*** Records to process Section Begins ***

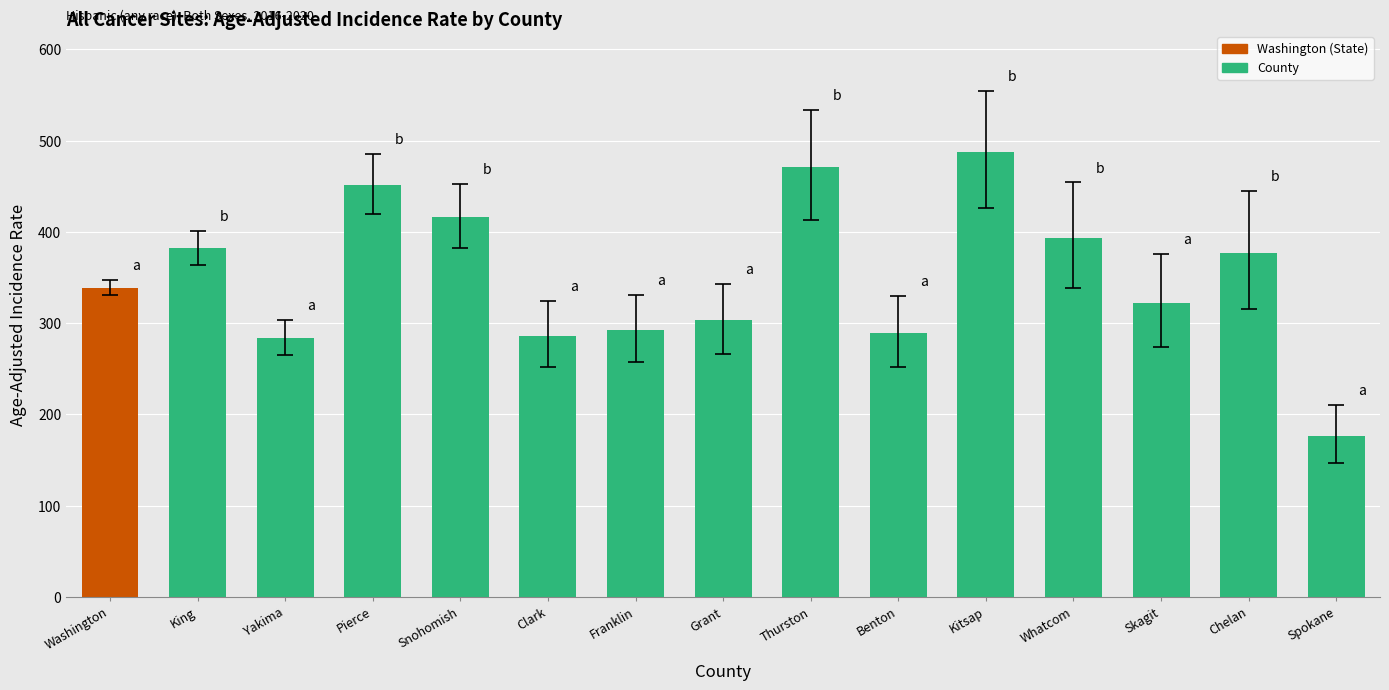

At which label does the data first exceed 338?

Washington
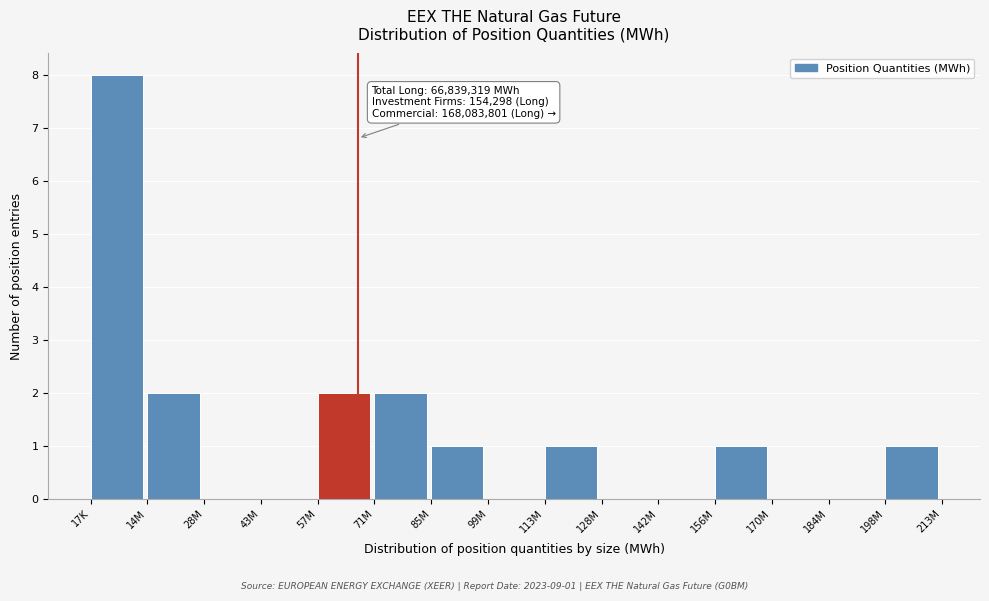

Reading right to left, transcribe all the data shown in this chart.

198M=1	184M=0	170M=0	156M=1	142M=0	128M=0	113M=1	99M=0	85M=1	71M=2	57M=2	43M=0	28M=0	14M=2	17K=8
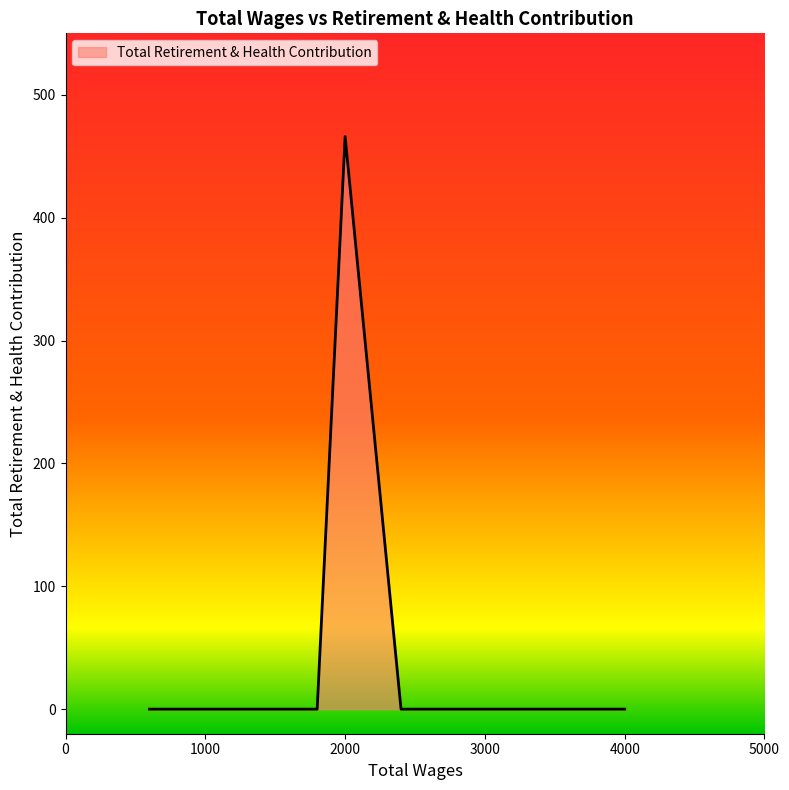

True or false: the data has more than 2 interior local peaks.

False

*** Records to process Section Ends ***

## What you need to do:
Present the text lines of the listing above as a numbered list, skipping blank lines. Leave the pictures out.

## Solved exercise:
1. At which label does the data first exceed 338?
2. Washington
3. Reading right to left, transcribe all the data shown in this chart.
4. 198M=1	184M=0	170M=0	156M=1	142M=0	128M=0	113M=1	99M=0	85M=1	71M=2	57M=2	43M=0	28M=0	14M=2	17K=8
5. True or false: the data has more than 2 interior local peaks.
6. False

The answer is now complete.